In the group with lower MedDiet adherence scores, maternal age was lower, the number of Latina pregnant women was higher, and there were more smokers; In addition, these women had a higher waist circumference at enrollment and a higher weight and body mass index throughout their pregnancy.

Conversely, in the group with high MedDiet adherence scores, there were more white females, and women had higher education. They consumed more protein, fat, and fiber and fewer carbohydrates.

Among the low- and high-adherence groups, vitamin A and B12 intake was similar, but vitamins B1, B9, C, D, and E varied.

Thus, among participants whose macro- and micronutrient intakes were less than 2/3 of the recommended dietary intakes, the authors observed inadequate intakes of vitamin D, B9, iron, and calcium in 82.3%, 12.3%, 52.6%, and 13 % of the participants, respectively.

Similarly, the authors profiled these two groups with regard to fatty acid intake and noted significant differences in all FA components.

Participants with a higher MedDiet adherence had enough EPA (eicosapentaenoic acid) and DHA (docosahexaenoic acid), which are essential for the development of the fetus, especially the brain and eyes.

Most notably, the EVOO in MedDiet supplements mono- and polyunsaturated fatty acids (MUFAs and PUFAs) such as oleic, alpha-linolenic and linoleic acids.

conclusions

According to the authors, this is the first study to directly assess whether adherence to a healthy MedDiet is associated with adequate intake of micronutrients (and macronutrients) per dose recommended for pregnancy.

They indicated a direct relationship between nutritional status and adherence to the pregnancy-adapted MedDiet diet.

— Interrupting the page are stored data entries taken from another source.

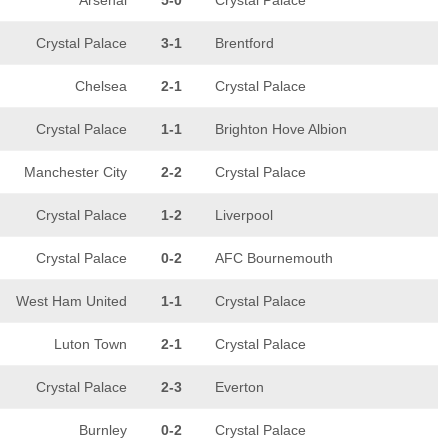
Arsenal
5-0
Crystal Palace
Crystal Palace
3-1
Brentford
Chelsea
2-1
Crystal Palace
Crystal Palace
1-1
Brighton Hove Albion
Manchester City
2-2
Crystal Palace
Crystal Palace
1-2
Liverpool
Crystal Palace
0-2
AFC Bournemouth
West Ham United
1-1
Crystal Palace
Luton Town
2-1
Crystal Palace
Crystal Palace
2-3
Everton
Burnley
0-2
Crystal Palace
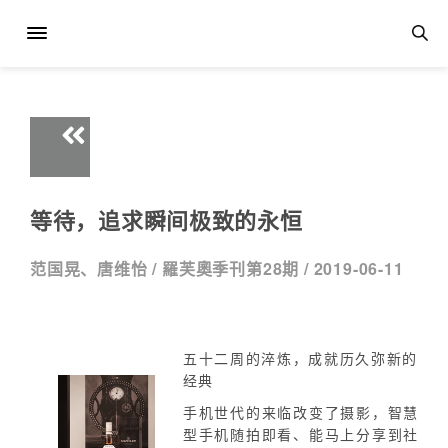
等待，追求瞬间极致的永恒
范国晃、唐维怡 /
羅芙奧季刊第28期 /
2019-06-11
五十二周的淬炼，成就历久弥新的
经典
手机世代的来临改变了摄影，智慧
型手机随拍即看、能马上分享到社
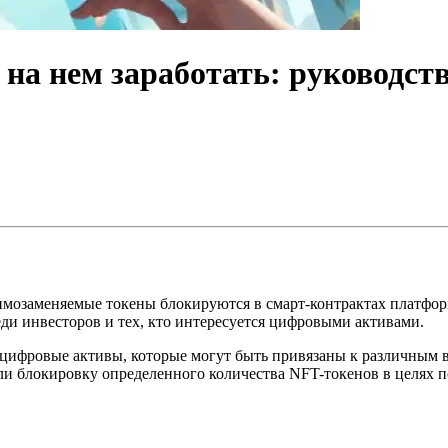
 на нем заработать: руководс
аимозаменяемые токены блокируются в смарт-контрактах платфо
ди инвесторов и тех, кто интересуется цифровыми активами.
 цифровые активы, которые могут быть привязаны к различным в
и блокировку определенного количества NFT-токенов в целях п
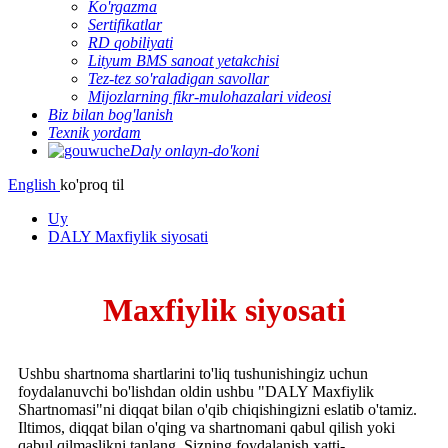
Ko'rgazma
Sertifikatlar
RD qobiliyati
Lityum BMS sanoat yetakchisi
Tez-tez so'raladigan savollar
Mijozlarning fikr-mulohazalari videosi
Biz bilan bog'lanish
Texnik yordam
Daly onlayn-do'koni
English
ko'proq til
Uy
DALY Maxfiylik siyosati
Maxfiylik siyosati
Ushbu shartnoma shartlarini to'liq tushunishingiz uchun
foydalanuvchi bo'lishdan oldin ushbu "DALY Maxfiylik
Shartnomasi"ni diqqat bilan o'qib chiqishingizni eslatib o'tamiz.
Iltimos, diqqat bilan o'qing va shartnomani qabul qilish yoki
qabul qilmaslikni tanlang. Sizning foydalanish xatti-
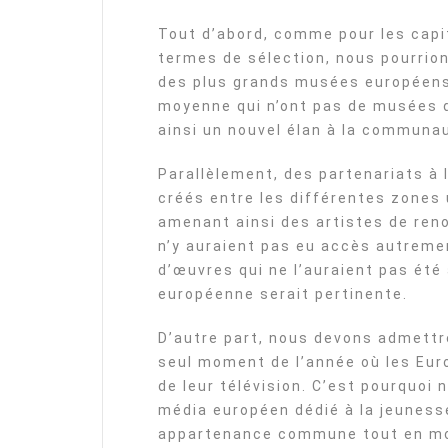
Tout d’abord, comme pour les capi
termes de sélection, nous pourrion
des plus grands musées européens 
moyenne qui n’ont pas de musées 
ainsi un nouvel élan à la communau
Parallèlement, des partenariats à
créés entre les différentes zones 
amenant ainsi des artistes de ren
n’y auraient pas eu accès autremen
d’œuvres qui ne l’auraient pas été
européenne serait pertinente.
D’autre part, nous devons admettre
seul moment de l’année où les Eur
de leur télévision. C’est pourquoi 
média européen dédié à la jeunesse
appartenance commune tout en mont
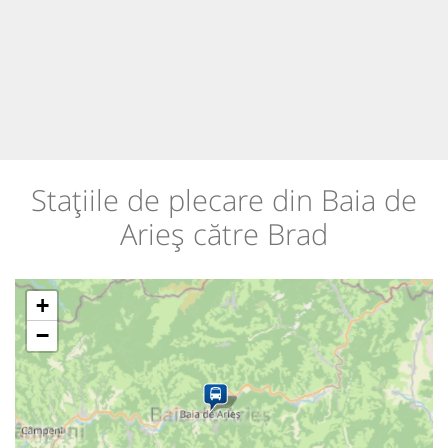
Stațiile de plecare din Baia de
Arieș către Brad
+
−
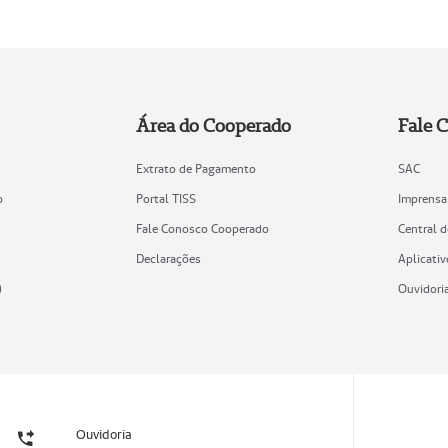
Área do Cooperado
Fale 
Extrato de Pagamento
SAC
o
Portal TISS
Imprensa
Fale Conosco Cooperado
Central 
Declarações
Aplicativ
)
Ouvidori
Ouvidoria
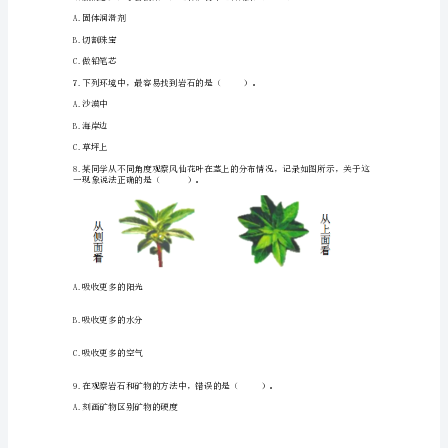
年
B.沙
真
C.两者没什么区别
题）
3.下列情况中，不安全的做法是()。
教
A.在有高压线的地方放风筝
科
B.在切断电源的情况下修电视机
版
C.给小录音机换电池
四
D.手握插头的绝缘体部分拔掉电源插头
年
级
4.花的主要功能是（）。
下
A.吸引昆虫
册
科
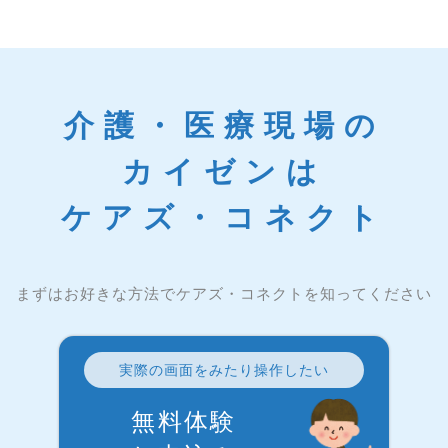
介護・医療現場の
カイゼンは
ケアズ・コネクト
まずはお好きな方法でケアズ・コネクトを知ってください
実際の画面をみたり操作したい
無料体験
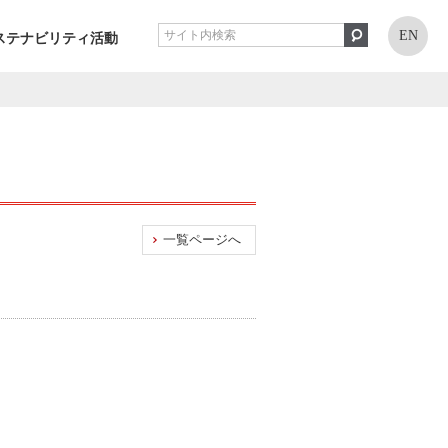
EN
ステナビリティ活動
一覧ページへ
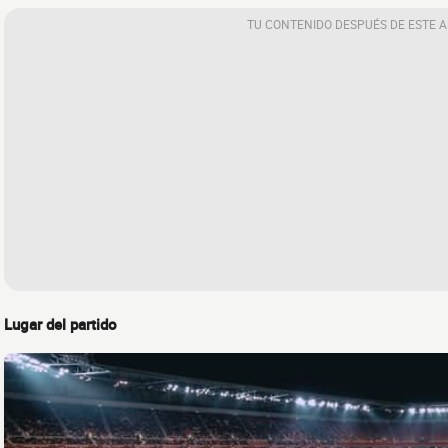
TU CONTENIDO DESPUÉS DE ESTE 
Lugar del partido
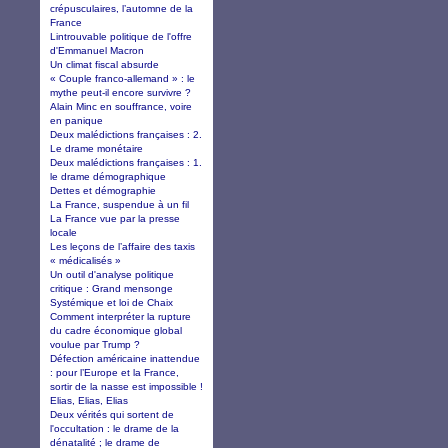
crépusculaires, l’automne de la
France
Lintrouvable politique de l'offre
d'Emmanuel Macron
Un climat fiscal absurde
« Couple franco-allemand » : le
mythe peut-il encore survivre ?
Alain Minc en souffrance, voire
en panique
Deux malédictions françaises : 2.
Le drame monétaire
Deux malédictions françaises : 1.
le drame démographique
Dettes et démographie
La France, suspendue à un fil
La France vue par la presse
locale
Les leçons de l’affaire des taxis
« médicalisés »
Un outil d'analyse politique
critique : Grand mensonge
Systémique et loi de Chaix
Comment interpréter la rupture
du cadre économique global
voulue par Trump ?
Défection américaine inattendue
: pour l’Europe et la France,
sortir de la nasse est impossible !
Elias, Elias, Elias
Deux vérités qui sortent de
l'occultation : le drame de la
dénatalité ; le drame de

Although it is an easy-to-follow diet, some nutritional requirements are difficult to meet only with the MedDiet Diet, including in high-income countries. Thus, many of the pregnant females in the study group were deficient in multiple micronutrients, particularly vitamin D and B9, iron and calcium.

However, higher adherence to the MedDiet regimen decreased the proportion of participants who had lower micronutrient intakes (without supplementation) for iron, calcium, folic acid, magnesium, and vitamin C.

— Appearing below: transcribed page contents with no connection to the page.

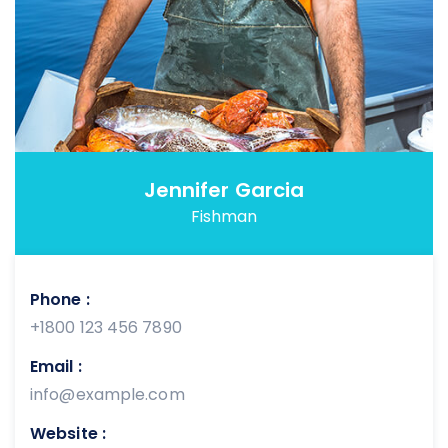
Jennifer Garcia
Fishman
Phone :
+1800 123 456 7890
Email :
info@example.com
Website :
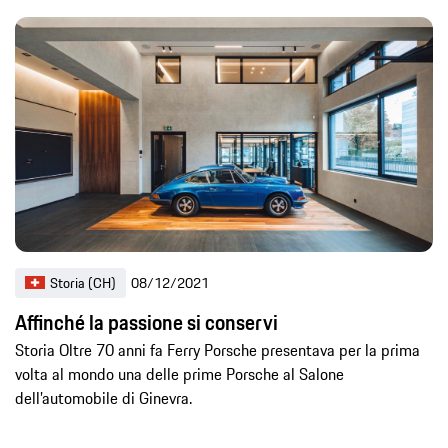
Storia (CH)
08/12/2021
Affinché la passione si conservi
Storia Oltre 70 anni fa Ferry Porsche presentava per la prima
volta al mondo una delle prime Porsche al Salone
dell’automobile di Ginevra.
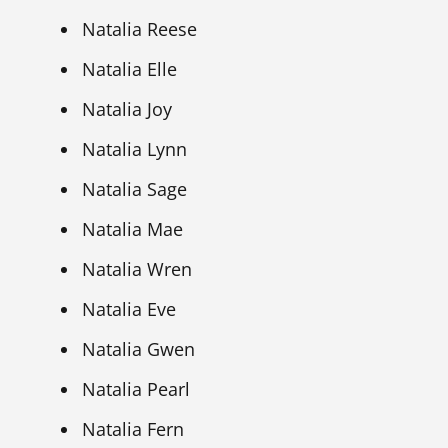
Natalia Reese
Natalia Elle
Natalia Joy
Natalia Lynn
Natalia Sage
Natalia Mae
Natalia Wren
Natalia Eve
Natalia Gwen
Natalia Pearl
Natalia Fern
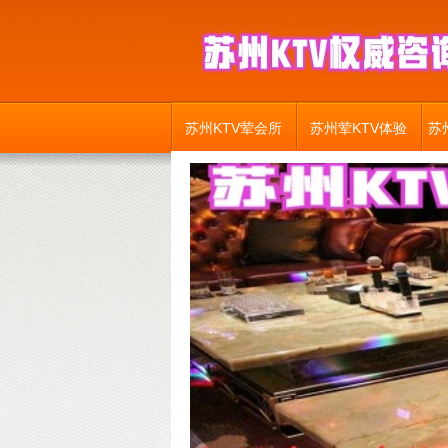
苏州KTV荤会所
苏州荤KTV体验
苏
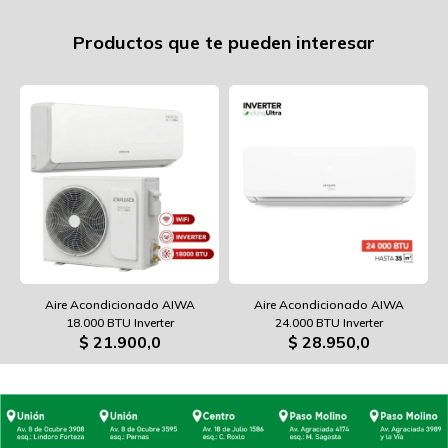
Productos que te pueden interesar
Aire Acondicionado AIWA
Aire Acondicionado AIWA
18.000 BTU Inverter
24.000 BTU Inverter
$
21.900,0
$
28.950,0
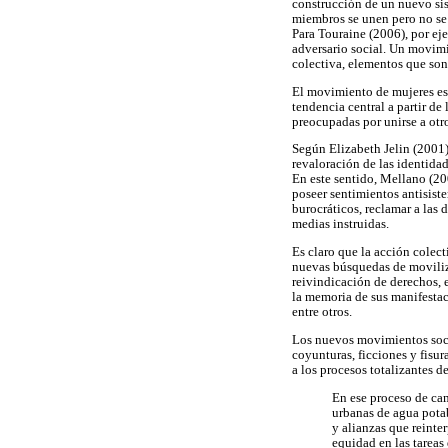
construcción de un nuevo sist
miembros se unen pero no se 
Para Touraine (2006), por eje
adversario social. Un movimi
colectiva, elementos que son 
El movimiento de mujeres es 
tendencia central a partir de 
preocupadas por unirse a otr
Según Elizabeth Jelin (2001),
revaloración de las identidad
En este sentido, Mellano (20
poseer sentimientos antisiste
burocráticos, reclamar a las 
medias instruidas.
Es claro que la acción colect
nuevas búsquedas de moviliza
reivindicación de derechos, 
la memoria de sus manifestac
entre otros.
Los nuevos movimientos socia
coyunturas, ficciones y fisur
a los procesos totalizantes d
En ese proceso de cam
urbanas de agua pota
y alianzas que reinte
equidad en las tareas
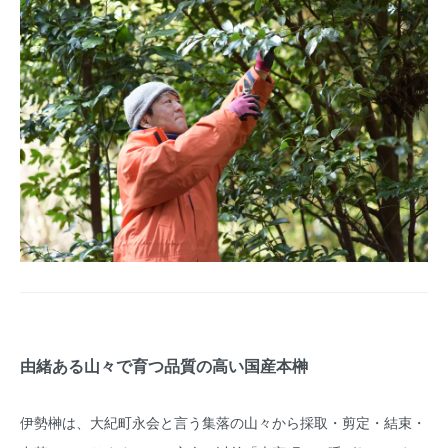
由緒ある山々で育つ品質の高い国産本榊
伊勢榊は、大紀町永会と言う集落の山々から採取・剪定・結束・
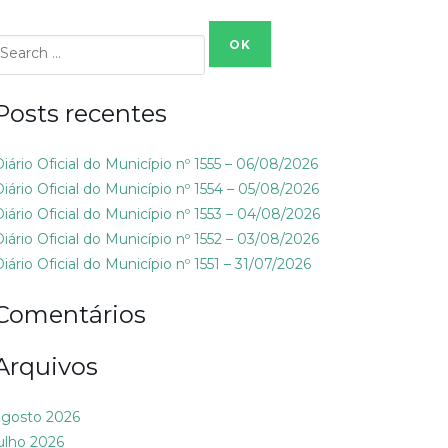
Search
or:
Posts recentes
Diário Oficial do Município nº 1555 – 06/08/2026
Diário Oficial do Município nº 1554 – 05/08/2026
Diário Oficial do Município nº 1553 – 04/08/2026
Diário Oficial do Município nº 1552 – 03/08/2026
iário Oficial do Município nº 1551 – 31/07/2026
Comentários
Arquivos
agosto 2026
julho 2026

These associations remained significant even after adjusting for potential confounding factors, such as age, educational level, and pre-pregnancy BMI, to name a few.

In conclusion, the pregnancy-adapted MedDiet should be promoted as a cost-effective public health strategy in individualized nutritional counseling of pregnant women.

And with little or no financial cost, it can help avoid multiple challenges associated with pregnancy, such as maternal weight gain, nutrient deficiencies, and other complications.